* **TASK BRIEF**
Write out every line of the records below word for word, in the same order.

* **DATA PROVIDED**
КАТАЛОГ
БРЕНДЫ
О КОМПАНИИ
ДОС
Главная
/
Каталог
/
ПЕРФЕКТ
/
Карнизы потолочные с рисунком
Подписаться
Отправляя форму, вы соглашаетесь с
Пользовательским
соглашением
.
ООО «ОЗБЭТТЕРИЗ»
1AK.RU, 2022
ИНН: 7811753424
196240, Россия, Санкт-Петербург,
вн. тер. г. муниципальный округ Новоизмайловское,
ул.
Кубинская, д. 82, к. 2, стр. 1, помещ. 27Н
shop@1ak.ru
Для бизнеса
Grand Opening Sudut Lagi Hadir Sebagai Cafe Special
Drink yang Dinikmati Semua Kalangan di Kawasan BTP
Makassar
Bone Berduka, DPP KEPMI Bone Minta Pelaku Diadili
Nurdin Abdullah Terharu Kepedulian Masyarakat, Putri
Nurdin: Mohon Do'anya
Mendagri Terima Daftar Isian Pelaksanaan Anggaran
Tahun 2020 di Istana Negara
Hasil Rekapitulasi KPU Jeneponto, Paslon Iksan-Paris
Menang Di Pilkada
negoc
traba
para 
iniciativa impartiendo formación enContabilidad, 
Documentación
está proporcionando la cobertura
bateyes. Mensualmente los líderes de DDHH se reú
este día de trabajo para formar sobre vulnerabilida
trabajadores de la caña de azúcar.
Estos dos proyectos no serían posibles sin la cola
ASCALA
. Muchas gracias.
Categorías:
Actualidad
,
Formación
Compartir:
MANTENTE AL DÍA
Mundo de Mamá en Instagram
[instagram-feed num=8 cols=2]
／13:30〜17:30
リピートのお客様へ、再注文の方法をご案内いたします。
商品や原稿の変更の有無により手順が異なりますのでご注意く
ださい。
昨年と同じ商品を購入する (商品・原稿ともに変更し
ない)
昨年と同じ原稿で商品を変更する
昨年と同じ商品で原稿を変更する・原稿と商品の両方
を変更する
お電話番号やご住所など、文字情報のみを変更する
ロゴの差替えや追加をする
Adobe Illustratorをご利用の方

* **FINISHED TASK**
КАТАЛОГ
БРЕНДЫ
О КОМПАНИИ
ДОС
Главная
/
Каталог
/
ПЕРФЕКТ
/
Карнизы потолочные с рисунком
Подписаться
Отправляя форму, вы соглашаетесь с
Пользовательским
соглашением
.
ООО «ОЗБЭТТЕРИЗ»
1AK.RU, 2022
ИНН: 7811753424
196240, Россия, Санкт-Петербург,
вн. тер. г. муниципальный округ Новоизмайловское,
ул.
Кубинская, д. 82, к. 2, стр. 1, помещ. 27Н
shop@1ak.ru
Для бизнеса
Grand Opening Sudut Lagi Hadir Sebagai Cafe Special
Drink yang Dinikmati Semua Kalangan di Kawasan BTP
Makassar
Bone Berduka, DPP KEPMI Bone Minta Pelaku Diadili
Nurdin Abdullah Terharu Kepedulian Masyarakat, Putri
Nurdin: Mohon Do'anya
Mendagri Terima Daftar Isian Pelaksanaan Anggaran
Tahun 2020 di Istana Negara
Hasil Rekapitulasi KPU Jeneponto, Paslon Iksan-Paris
Menang Di Pilkada
negoc
traba
para 
iniciativa impartiendo formación enContabilidad, 
Documentación
está proporcionando la cobertura
bateyes. Mensualmente los líderes de DDHH se reú
este día de trabajo para formar sobre vulnerabilida
trabajadores de la caña de azúcar.
Estos dos proyectos no serían posibles sin la cola
ASCALA
. Muchas gracias.
Categorías:
Actualidad
,
Formación
Compartir:
MANTENTE AL DÍA
Mundo de Mamá en Instagram
[instagram-feed num=8 cols=2]
／13:30〜17:30
リピートのお客様へ、再注文の方法をご案内いたします。
商品や原稿の変更の有無により手順が異なりますのでご注意く
ださい。
昨年と同じ商品を購入する (商品・原稿ともに変更し
ない)
昨年と同じ原稿で商品を変更する
昨年と同じ商品で原稿を変更する・原稿と商品の両方
を変更する
お電話番号やご住所など、文字情報のみを変更する
ロゴの差替えや追加をする
Adobe Illustratorをご利用の方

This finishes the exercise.